Benjamin Cronce bcronce at gmail.com
Fri Jun 12 17:19:07 EDT 2015


> Hi Jonathan,
>
> On June 12, 2015 9:14:02 PM GMT+02:00, Jonathan Morton <chromatix99 at
gmail.com> wrote:
> >We have a test in Flent which tries to exercise this case: 50 flows in
one
> >direction and 1 in the other, all TCP. Where the 50 flows are on the
narrow
> >side of an asymmetric link, it is possible to see just what happens when
> >there isn't enough bandwidth for the acks of the single opposing flow.
> >
> >What I see is that acks behave like an unresponsive flow in themselves,
but
> >one that is reasonably tolerant to loss (more so than to delay). On a
> >standard AQM, the many flows end up yielding to the acks; on a
> >flow-isolating AQM, the acks are restricted to a fair (1/51) share, but
> >enough of them are dropped to (eventually) let the opposing flow get most
> >of the available bandwidth on its side. But on an FQ without AQM, acks
> >don't get dropped so they get delayed instead, and the opposing flow will
> >be ack clocked to a limited bandwidth until the ack queue overflows.
> >
> >Cake ends up causing odd behaviour this way. I have a suspicion about why
> >one of the weirder effects shows up - it has to get so aggressive about
> >dropping acks that the count variable for that queue wraps around.
> >Implementing saturating arithmetic there might help.
> >
> >There is a proposed TCP extension for ack congestion control, which
allows
> >the ack ratio to be varied in response to ack losses. This would be a
> >cleaner way to achieve the same effect, and would allow enabling ECN on
the
> >acks, but it's highly experimental.
>
>        This is reducing the ACK-rate to make losses less likely, but at
the same time it makes a single loss more costly, so whether this is a win
depends on whether the sparser ACK flow has a much higher probability to
pass trough the congested link. I wonder what percentage of an ACK flow can
be dropped without slowing the sender?
>
> >
> >- Jonathan Morton

I also question the general usefulness of sparser ACK flows just to
accommodate hyper-asymmetrical connections. The main causes of these issues
are old DSL techs or DOCSIS rollouts that haven't fully switched to
DOCSIS3. Many cable companies claim to be DOCSIS3 because their downstream
is 3.0, but their upstream is 2.0 because 3.0 requires old line-filters to
be replaced with newer ones that open up some low frequency channels.
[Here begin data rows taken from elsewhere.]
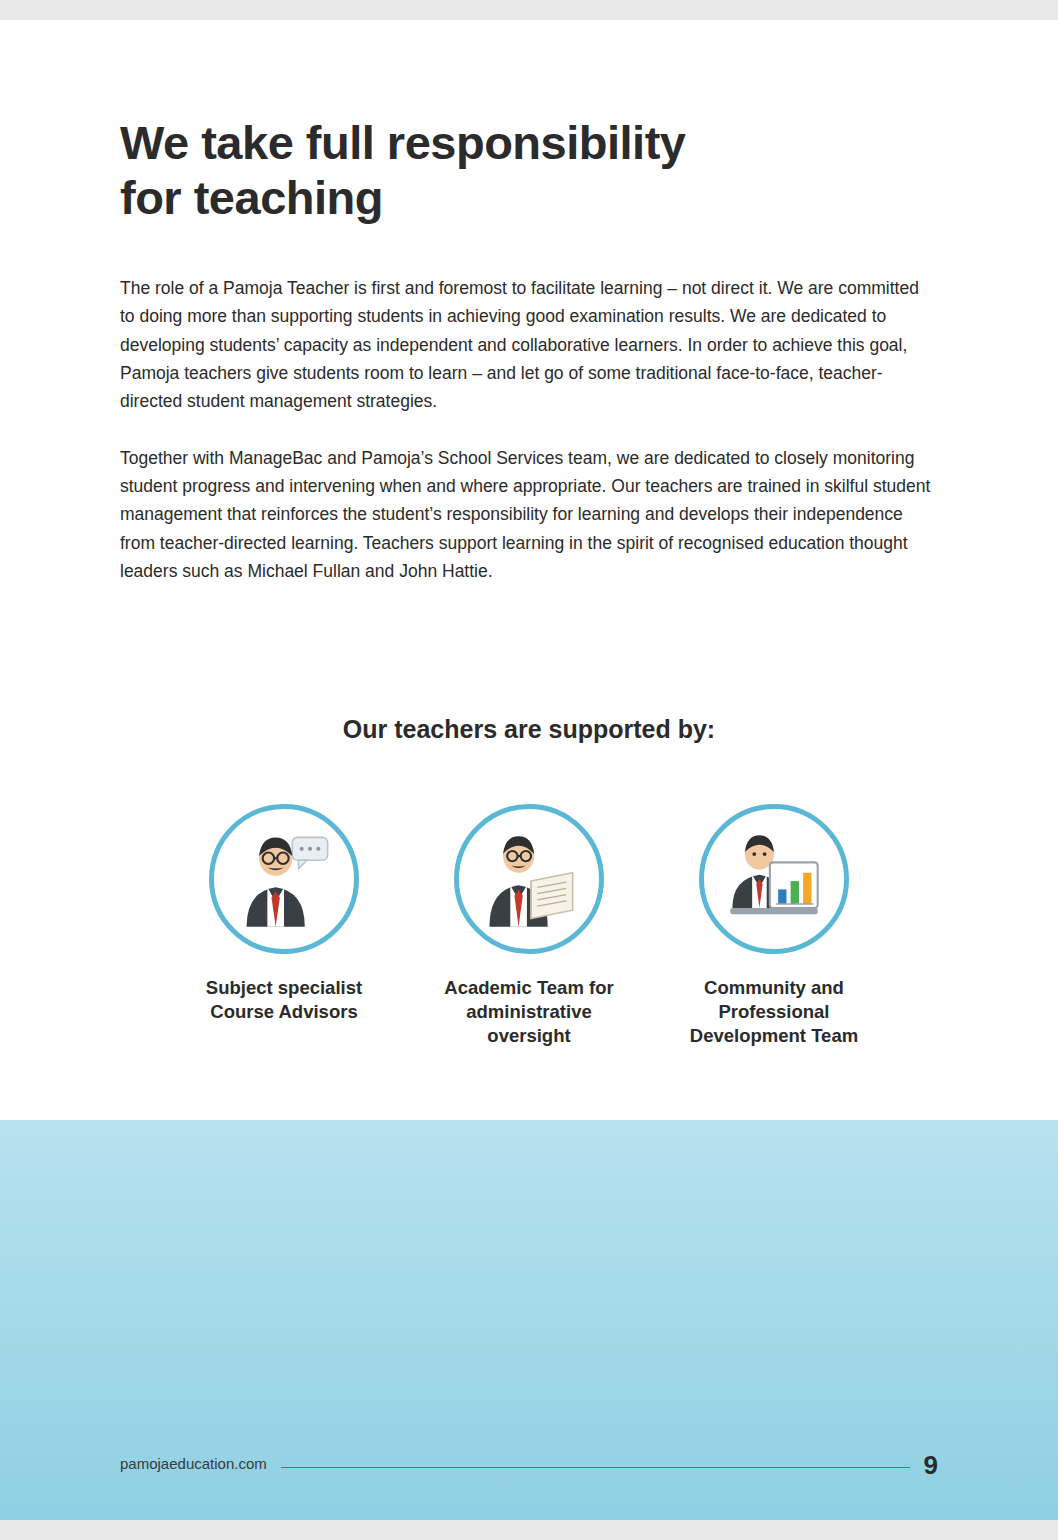We take full responsibility
for teaching
The role of a Pamoja Teacher is first and foremost to facilitate learning – not direct it. We are committed to doing more than supporting students in achieving good examination results. We are dedicated to developing students’ capacity as independent and collaborative learners. In order to achieve this goal, Pamoja teachers give students room to learn – and let go of some traditional face-to-face, teacher-directed student management strategies.
Together with ManageBac and Pamoja’s School Services team, we are dedicated to closely monitoring student progress and intervening when and where appropriate. Our teachers are trained in skilful student management that reinforces the student’s responsibility for learning and develops their independence from teacher-directed learning. Teachers support learning in the spirit of recognised education thought leaders such as Michael Fullan and John Hattie.
Our teachers are supported by:
Subject specialist
Course Advisors
Academic Team for
administrative
oversight
Community and
Professional
Development Team
pamojaeducation.com 9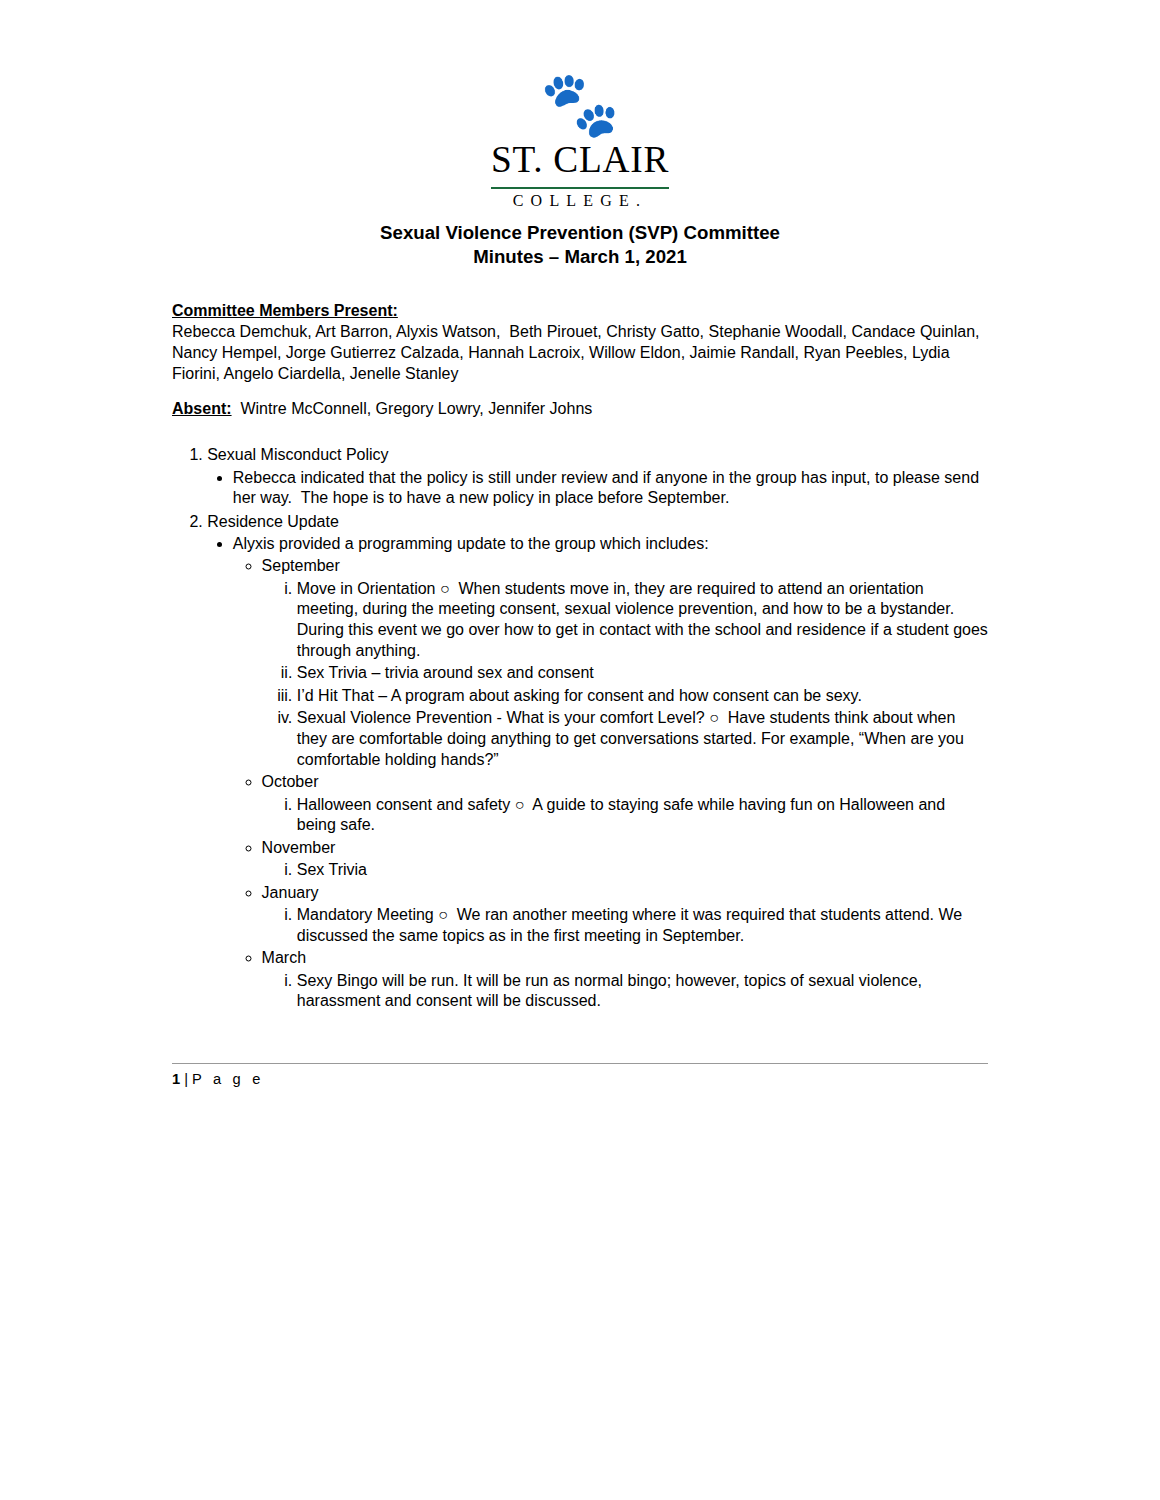🐾
ST. CLAIR
COLLEGE.
Sexual Violence Prevention (SVP) Committee Minutes – March 1, 2021
Committee Members Present:
Rebecca Demchuk, Art Barron, Alyxis Watson, Beth Pirouet, Christy Gatto, Stephanie Woodall, Candace Quinlan, Nancy Hempel, Jorge Gutierrez Calzada, Hannah Lacroix, Willow Eldon, Jaimie Randall, Ryan Peebles, Lydia Fiorini, Angelo Ciardella, Jenelle Stanley
Absent: Wintre McConnell, Gregory Lowry, Jennifer Johns
Sexual Misconduct Policy
Rebecca indicated that the policy is still under review and if anyone in the group has input, to please send her way. The hope is to have a new policy in place before September.
Residence Update
Alyxis provided a programming update to the group which includes:
September
Move in Orientation ○ When students move in, they are required to attend an orientation meeting, during the meeting consent, sexual violence prevention, and how to be a bystander. During this event we go over how to get in contact with the school and residence if a student goes through anything.
Sex Trivia – trivia around sex and consent
I’d Hit That – A program about asking for consent and how consent can be sexy.
Sexual Violence Prevention - What is your comfort Level? ○ Have students think about when they are comfortable doing anything to get conversations started. For example, “When are you comfortable holding hands?”
October
Halloween consent and safety ○ A guide to staying safe while having fun on Halloween and being safe.
November
Sex Trivia
January
Mandatory Meeting ○ We ran another meeting where it was required that students attend. We discussed the same topics as in the first meeting in September.
March
Sexy Bingo will be run. It will be run as normal bingo; however, topics of sexual violence, harassment and consent will be discussed.
1 | P a g e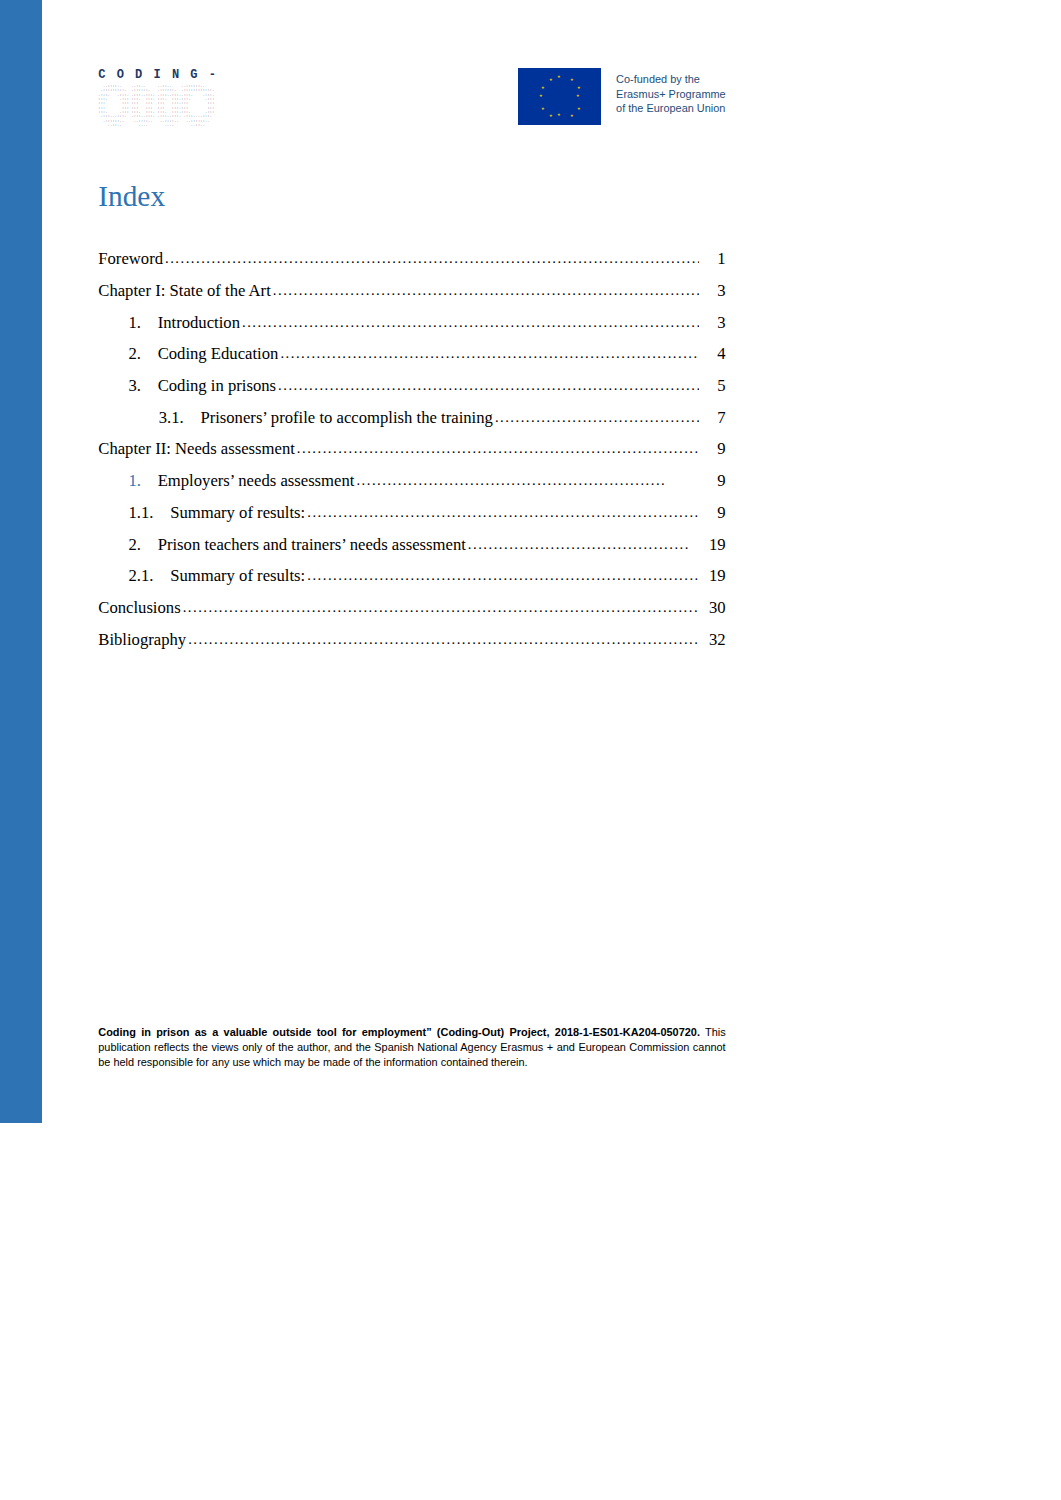C O D I N G -
..::::.. ..::.. ..::.. ..::::::.. .:::::::::. .::::::. .::::::. .::::::::::::. .:::. .:::. .:::..:::. .:::..:::..:::. .:::. :::. .::: :::. :::. :::. :::.:::. .::: ::: ::: ::: ::: ::: :::.::: ::: ::: ::: ::: ::: ::: :::.::: ::: :::. .::: :::. :::. :::. :::.:::. .::: .:::...:::. .:::..:::. .:::..:::. .:::....:::. .::::::.. ..::::.. ..::::.. ..::::::.. ..::.. .... .... ..::..
★ ★ ★ ★ ★ ★ ★ ★ ★ ★ ★ ★
Co-funded by the
Erasmus+ Programme
of the European Union
Index
Foreword ................................................................................................................. 1
Chapter I: State of the Art ............................................................................................. 3
1. Introduction ......................................................................................................... 3
2. Coding Education .............................................................................................. 4
3. Coding in prisons ............................................................................................... 5
3.1. Prisoners’ profile to accomplish the training ............................................. 7
Chapter II: Needs assessment ....................................................................................... 9
1. Employers’ needs assessment ............................................................ 9
1.1. Summary of results: ................................................................................. 9
2. Prison teachers and trainers’ needs assessment ........................................... 19
2.1. Summary of results: ................................................................................. 19
Conclusions ............................................................................................................. 30
Bibliography ........................................................................................................... 32
Coding in prison as a valuable outside tool for employment” (Coding-Out) Project, 2018-1-ES01-KA204-050720. This publication reflects the views only of the author, and the Spanish National Agency Erasmus + and European Commission cannot be held responsible for any use which may be made of the information contained therein.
Once
these channels get opened up, assuming fiber doesn't get their first, there
will be a lot more available upstream bandwidth, assuming the ISPs
provision it.

Modern OSs already support naggle to be toggled on/off for a given TCP
flow. Maybe a change to the algorithm to detect TCP RTTs above a threshhold
or certain patterns in lost ACKs to trigger increasing the number of
packets naggle coalesces for ACKs. My understanding of naggle is it take
two parameters, a window and a max number. I think the default window is
something like 100ms and the default max coalesced ACKs are two. But you
can modify either value. So technically ACK rates can already be modified,
it's just not done dynamically, but the feature already exists. Instead of
making further changes to TCP, educate people on how to change their TCP
settings?

I could see this making strange issues with really low RTTs where the RTT
is lower than the naggle window making for a small receive window. Because
TCP implementations have a minimum of 2 segments, it matches with naggle's
default to combine two ACKs. If you suddenly decided to combine 3 segments,
two segments get sent, the other side receives the segments but does not
ACK them because it's waiting for a 3rd. The other side does not send any
more segments because it's waiting for an ACK. You suddenly get these
strange pulses based on the naggle window.

Because naggle's combine matches perfectly with the minimum outstanding
segments, this corner case does not exist. But I'll leave this to people
more knowledgeable than me. Just thinking out loud here.